In those teen years, she attended Bloomingdale High School. That’s where she met Kellin. The two graduated from there in 2003. Families and careers followed.
Samantha Keithley worked for a decade at the Seminole Hard Rock Hotel & Casino, where she had recently been promoted into a management position.
She had also studied nursing and explored real estate, but money at the casino was good.
Her brother and Kellin said she seemed happy.
“She enjoyed life,” said Kellin. Sporting events. Travel. Concerts. “She had her best friends, five of them, myself included.”
The cream-colored, two-story home the couple shared is in the new Bexley subdivision, northeast of the Suncoast Parkway and State Road 54. Records show the two bought it in February for $322,000.
On Monday, it was ringed in crime scene tape.
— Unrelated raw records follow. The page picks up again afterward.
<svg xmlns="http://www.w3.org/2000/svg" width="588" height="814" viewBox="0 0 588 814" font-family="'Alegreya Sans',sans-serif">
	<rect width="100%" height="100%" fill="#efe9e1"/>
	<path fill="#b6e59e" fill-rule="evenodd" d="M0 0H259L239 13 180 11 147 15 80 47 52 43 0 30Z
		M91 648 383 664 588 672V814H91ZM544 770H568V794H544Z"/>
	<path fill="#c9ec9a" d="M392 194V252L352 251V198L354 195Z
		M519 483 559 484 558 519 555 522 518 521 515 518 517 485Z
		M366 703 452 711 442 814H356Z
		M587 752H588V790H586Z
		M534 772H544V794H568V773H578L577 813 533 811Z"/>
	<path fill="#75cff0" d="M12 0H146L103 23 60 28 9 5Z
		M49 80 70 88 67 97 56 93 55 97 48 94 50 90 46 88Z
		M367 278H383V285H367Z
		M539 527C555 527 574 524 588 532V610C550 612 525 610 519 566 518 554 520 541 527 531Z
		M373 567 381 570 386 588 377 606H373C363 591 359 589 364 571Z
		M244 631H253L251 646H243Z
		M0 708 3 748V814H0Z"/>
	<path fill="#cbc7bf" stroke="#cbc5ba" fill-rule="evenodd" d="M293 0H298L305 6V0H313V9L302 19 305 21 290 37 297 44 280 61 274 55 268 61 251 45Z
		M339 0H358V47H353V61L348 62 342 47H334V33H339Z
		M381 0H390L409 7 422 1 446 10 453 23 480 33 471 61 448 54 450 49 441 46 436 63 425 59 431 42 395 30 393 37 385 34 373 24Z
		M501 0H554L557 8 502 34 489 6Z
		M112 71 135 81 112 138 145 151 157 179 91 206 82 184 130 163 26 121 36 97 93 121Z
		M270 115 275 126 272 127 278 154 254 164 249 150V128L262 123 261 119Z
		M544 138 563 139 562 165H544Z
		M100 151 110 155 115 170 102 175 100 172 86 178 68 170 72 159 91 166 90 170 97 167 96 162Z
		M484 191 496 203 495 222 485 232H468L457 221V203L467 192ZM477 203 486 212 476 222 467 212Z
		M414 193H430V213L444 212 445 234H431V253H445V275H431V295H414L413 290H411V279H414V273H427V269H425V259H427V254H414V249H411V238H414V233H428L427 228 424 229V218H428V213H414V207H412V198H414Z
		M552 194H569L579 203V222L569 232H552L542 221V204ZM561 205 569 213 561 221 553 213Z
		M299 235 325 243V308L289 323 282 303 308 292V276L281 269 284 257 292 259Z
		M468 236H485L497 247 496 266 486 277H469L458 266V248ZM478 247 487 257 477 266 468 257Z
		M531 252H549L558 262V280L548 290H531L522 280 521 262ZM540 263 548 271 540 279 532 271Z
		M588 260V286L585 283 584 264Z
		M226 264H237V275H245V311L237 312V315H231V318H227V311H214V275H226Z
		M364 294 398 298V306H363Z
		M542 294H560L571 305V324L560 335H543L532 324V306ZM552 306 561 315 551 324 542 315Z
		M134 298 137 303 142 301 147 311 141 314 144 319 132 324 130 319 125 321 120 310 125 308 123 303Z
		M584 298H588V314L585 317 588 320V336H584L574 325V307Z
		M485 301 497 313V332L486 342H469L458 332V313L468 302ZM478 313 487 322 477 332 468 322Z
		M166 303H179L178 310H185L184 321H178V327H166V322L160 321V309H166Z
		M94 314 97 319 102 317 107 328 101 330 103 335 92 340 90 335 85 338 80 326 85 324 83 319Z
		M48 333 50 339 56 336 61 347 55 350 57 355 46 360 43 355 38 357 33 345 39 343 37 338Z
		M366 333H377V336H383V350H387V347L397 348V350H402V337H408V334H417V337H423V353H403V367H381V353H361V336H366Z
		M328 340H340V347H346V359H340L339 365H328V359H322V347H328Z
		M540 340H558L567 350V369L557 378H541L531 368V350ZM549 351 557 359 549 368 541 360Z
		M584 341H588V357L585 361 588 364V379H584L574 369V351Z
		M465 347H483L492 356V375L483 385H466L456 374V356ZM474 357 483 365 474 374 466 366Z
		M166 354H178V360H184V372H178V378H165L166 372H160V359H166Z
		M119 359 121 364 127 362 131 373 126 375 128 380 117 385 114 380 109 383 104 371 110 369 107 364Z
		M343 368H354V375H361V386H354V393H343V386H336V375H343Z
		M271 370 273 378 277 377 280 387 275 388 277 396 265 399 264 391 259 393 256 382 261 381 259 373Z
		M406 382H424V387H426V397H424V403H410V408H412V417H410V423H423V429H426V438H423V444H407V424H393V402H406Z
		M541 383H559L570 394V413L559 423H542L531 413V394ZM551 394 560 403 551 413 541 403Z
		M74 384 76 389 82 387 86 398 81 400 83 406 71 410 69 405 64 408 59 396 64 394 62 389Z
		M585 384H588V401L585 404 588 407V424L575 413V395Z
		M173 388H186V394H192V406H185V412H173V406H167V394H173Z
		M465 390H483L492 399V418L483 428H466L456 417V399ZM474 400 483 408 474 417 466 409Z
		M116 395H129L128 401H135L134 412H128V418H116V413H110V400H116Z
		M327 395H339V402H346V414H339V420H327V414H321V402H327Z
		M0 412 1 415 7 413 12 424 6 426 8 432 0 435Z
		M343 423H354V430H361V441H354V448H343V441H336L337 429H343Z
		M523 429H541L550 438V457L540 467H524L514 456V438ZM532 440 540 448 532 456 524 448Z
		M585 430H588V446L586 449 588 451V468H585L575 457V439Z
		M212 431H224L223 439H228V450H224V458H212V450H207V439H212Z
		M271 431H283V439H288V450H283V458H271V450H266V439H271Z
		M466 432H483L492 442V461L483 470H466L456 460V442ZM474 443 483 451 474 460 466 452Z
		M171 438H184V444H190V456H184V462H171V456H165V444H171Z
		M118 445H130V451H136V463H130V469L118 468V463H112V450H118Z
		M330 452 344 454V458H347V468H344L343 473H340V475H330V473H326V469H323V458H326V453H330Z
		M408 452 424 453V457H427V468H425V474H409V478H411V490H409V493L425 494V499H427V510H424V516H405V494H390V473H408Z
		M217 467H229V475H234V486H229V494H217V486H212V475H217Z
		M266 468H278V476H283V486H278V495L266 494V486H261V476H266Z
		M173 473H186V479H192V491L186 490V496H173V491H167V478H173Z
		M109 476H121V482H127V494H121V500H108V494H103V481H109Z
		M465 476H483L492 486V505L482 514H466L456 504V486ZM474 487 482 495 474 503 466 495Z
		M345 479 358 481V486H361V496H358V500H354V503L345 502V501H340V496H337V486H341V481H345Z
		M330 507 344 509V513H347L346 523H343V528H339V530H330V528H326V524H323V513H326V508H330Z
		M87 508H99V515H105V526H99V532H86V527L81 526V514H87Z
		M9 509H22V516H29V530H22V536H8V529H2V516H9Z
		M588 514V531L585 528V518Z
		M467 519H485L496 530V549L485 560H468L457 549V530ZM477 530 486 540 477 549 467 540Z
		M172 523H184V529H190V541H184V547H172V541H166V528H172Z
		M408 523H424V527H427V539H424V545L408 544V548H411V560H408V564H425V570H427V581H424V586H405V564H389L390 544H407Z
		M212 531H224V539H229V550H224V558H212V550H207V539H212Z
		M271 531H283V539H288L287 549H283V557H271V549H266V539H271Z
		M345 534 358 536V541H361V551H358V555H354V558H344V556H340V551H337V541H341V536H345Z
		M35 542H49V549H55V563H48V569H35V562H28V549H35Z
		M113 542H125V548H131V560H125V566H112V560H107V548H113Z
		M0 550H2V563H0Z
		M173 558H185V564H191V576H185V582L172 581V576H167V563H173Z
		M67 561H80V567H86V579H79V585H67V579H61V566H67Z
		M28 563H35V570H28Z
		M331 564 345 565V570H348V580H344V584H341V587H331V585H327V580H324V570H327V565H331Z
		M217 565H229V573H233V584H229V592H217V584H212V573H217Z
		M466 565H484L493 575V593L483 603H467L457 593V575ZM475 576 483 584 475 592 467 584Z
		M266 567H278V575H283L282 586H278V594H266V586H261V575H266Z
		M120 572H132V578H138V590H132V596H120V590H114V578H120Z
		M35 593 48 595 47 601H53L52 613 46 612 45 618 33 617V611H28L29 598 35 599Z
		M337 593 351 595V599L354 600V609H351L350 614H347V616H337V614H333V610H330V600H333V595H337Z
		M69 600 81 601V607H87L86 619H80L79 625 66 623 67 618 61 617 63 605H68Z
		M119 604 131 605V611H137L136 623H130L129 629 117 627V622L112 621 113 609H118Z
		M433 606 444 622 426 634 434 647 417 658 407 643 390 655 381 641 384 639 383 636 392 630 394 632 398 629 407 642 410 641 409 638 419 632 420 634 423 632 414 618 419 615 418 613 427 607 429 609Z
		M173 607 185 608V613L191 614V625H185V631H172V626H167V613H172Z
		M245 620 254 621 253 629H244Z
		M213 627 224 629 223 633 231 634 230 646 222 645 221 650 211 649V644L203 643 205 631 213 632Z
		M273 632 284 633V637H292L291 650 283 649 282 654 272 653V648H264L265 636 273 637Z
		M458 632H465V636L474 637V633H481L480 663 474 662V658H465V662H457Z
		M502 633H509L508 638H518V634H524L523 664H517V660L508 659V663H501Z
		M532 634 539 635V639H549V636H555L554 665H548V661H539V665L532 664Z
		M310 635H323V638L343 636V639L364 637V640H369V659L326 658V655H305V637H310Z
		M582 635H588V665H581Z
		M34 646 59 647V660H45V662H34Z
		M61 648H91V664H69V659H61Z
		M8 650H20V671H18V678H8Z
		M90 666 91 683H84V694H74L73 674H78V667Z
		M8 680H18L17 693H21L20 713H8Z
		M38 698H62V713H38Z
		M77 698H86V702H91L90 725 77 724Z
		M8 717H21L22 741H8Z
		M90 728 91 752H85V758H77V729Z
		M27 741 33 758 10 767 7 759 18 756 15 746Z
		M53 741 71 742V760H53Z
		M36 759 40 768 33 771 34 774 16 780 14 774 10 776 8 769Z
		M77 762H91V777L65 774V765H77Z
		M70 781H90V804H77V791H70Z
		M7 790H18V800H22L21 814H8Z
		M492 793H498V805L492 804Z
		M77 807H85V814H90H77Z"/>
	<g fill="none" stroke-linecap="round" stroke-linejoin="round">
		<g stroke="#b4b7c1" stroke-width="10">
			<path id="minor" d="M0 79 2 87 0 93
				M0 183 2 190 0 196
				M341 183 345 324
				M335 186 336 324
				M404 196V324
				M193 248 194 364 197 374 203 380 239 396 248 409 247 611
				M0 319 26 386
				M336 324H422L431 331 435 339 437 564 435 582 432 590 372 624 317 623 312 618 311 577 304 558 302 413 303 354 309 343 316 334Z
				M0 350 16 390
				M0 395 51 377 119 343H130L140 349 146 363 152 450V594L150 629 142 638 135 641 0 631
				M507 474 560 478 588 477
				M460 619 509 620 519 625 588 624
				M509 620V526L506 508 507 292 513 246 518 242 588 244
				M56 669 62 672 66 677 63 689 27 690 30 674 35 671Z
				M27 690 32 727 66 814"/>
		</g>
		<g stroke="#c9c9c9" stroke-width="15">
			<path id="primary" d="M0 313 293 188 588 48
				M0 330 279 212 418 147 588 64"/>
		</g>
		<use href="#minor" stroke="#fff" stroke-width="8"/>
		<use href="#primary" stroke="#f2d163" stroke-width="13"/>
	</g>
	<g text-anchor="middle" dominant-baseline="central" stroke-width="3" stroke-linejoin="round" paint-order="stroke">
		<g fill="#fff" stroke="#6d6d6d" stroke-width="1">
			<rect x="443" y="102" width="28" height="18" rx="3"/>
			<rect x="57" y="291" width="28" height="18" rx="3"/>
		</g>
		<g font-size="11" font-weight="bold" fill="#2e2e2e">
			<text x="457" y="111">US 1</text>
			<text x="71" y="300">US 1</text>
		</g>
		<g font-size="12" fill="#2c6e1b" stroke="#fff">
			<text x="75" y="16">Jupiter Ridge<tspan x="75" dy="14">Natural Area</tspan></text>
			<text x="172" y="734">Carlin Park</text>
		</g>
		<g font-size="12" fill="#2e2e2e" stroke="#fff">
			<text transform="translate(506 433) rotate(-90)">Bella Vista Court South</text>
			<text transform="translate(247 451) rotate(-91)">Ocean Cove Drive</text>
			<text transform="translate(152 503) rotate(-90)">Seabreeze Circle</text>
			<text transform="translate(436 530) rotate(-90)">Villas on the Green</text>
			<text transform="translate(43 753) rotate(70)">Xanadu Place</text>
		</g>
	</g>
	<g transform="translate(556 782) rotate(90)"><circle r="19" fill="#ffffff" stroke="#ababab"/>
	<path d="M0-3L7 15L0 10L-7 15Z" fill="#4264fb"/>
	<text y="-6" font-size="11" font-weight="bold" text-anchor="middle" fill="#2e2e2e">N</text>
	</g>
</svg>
As investigators hauled paper bags of evidence from the home, passers-by gawked at the activity. A man and woman crossed themselves and murmured a prayer as their dog led them away.
Clues to a family’s life filled the garage: a bag of golf clubs, a red wagon, plastic bins stacked on shelves. Matching white rocking chairs sat still on a porch; beside them, a tiny purple deck chair.
A gray Honda minivan and white Mercedes sedan were parked in the driveway.
Shortly after 8 a.m., two people wheeled out a red body bag on a stretcher and loaded it into a van parked at the curb. A second, identical bag followed about 15 minutes later.
Investigators closed the garage door and deputies rolled up the crime scene tape.
One next door neighbor told a reporter she didn’t know much about the family. She said few if any residents would, because everyone is so new to the neighborhood.
Joe Lupo, president of the Seminole Hard Rock Hotel & Casino Tampa, expressed grief over the death of a woman known to co-workers as Sam.
“Sam was part of our Hard Rock family for over 10 years,” he said. “She was truly loved by all who knew her. Our focus now is to support each other as we mourn this devastating loss. We are broken-hearted.”
Kirk Keithley was hired by the Hillsborough County Sheriff’s Office in 2009 and worked as a patrol deputy in the northeast area of the county. He had prior experience at the St. Petersburg Police Department.
In St. Petersburg, he received generally positive evaluations, his personnel file shows, although in 2008, an evaluator called his demeanor “austere” and recommended he seek out training on interpersonal skills.
A request by the to review his Hillsborough County Sheriff’s Office personnel file is still pending.
The agency released a brief synopsis of his disciplinary history. It included a 2016 reprimand for “misuse of communications facilities” and a 2011 letter of counseling for an “avoidable traffic crash.”
In a statement, Hillsborough Sheriff Chad Chronister said he was disheartened, adding that domestic violence “has no place in our society.”
He said the agency’s employee assistance program is available for struggling co-workers, and, like the Pasco sheriff, he called for prayers for the couple’s four children.
“This is something that is impossible to comprehend for even the most seasoned person,” Chronister said. “Please keep them in your hearts as we all try to make our way through this tragedy.”
Pasco schools spokeswoman Linda Cobbe said a crisis team is on standby at the elementary and high school the children attend. Kellin said the children are staying with family.
She called Mark, the 14-year-old, a hero. He had raced to summon help to a home where three young children were still alive.
“I know he couldn’t save his mother,” she said, “but he saw her lying there dead and ran to get out of the house to call 911.”